Claude Code and Kimi CLI are far more willing to admit that provider behavior is not generic. Claude's repo is structurally centered on Anthropic. Kimi includes explicit OAuth and managed platform logic for Moonshot and Kimi Code experiences.
DeerFlow approaches the problem from a harness angle. Instead of one canonical provider matrix, it loads configured model classes and lets middleware or role configuration shape how they are used. That is more extensible, but less immediately uniform.
My verdict on model handling
If you want the best provider-neutral design, look at Mux and Qwen Code. If you want the most honest model-native design, Claude Code is the clearest answer. If you want the most explicit multi-ecosystem adapter, Pochi wins. If you want the most extensible model factory, DeerFlow is the most interesting. If you want the most maximum model breadth (200+ models, no native preference), Hermes via OpenRouter wins outright. And if you want OpenAI-native with real local model support, Codex offers dedicated Ollama and LM Studio crates, not just config-level provider overrides.
The lesson is that "supports many models" is not one thing.
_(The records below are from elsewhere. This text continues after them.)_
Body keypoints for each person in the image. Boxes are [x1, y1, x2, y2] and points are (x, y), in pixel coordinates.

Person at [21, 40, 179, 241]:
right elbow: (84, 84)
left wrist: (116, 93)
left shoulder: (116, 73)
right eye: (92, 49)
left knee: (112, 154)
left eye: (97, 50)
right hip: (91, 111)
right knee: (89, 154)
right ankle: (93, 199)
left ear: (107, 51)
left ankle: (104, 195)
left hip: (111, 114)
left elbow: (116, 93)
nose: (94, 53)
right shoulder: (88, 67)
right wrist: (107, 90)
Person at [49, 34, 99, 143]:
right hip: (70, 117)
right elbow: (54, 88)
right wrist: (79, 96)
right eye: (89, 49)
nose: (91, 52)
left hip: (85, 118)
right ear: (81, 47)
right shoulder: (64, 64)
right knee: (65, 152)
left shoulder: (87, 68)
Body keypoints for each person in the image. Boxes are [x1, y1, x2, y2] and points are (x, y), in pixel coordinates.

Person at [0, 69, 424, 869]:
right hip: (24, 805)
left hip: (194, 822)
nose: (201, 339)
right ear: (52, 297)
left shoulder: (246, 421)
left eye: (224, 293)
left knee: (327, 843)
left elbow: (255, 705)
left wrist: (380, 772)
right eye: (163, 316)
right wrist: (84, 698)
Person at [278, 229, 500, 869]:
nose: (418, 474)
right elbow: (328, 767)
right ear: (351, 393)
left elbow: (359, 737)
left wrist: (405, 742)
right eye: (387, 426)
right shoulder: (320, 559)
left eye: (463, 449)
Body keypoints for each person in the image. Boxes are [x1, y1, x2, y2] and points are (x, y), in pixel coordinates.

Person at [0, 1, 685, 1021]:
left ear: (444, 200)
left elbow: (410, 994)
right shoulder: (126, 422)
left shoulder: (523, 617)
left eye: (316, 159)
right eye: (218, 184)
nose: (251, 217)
Some repos are really doing transport compatibility. Some are doing routing. Some are doing full provider-specific product behavior. And some — like Hermes with MoA — are doing multi-model synthesis that requires genuine model-neutrality to work. The difference matters a lot when tool calling, reasoning settings, auth flows, or MCP behavior start to diverge.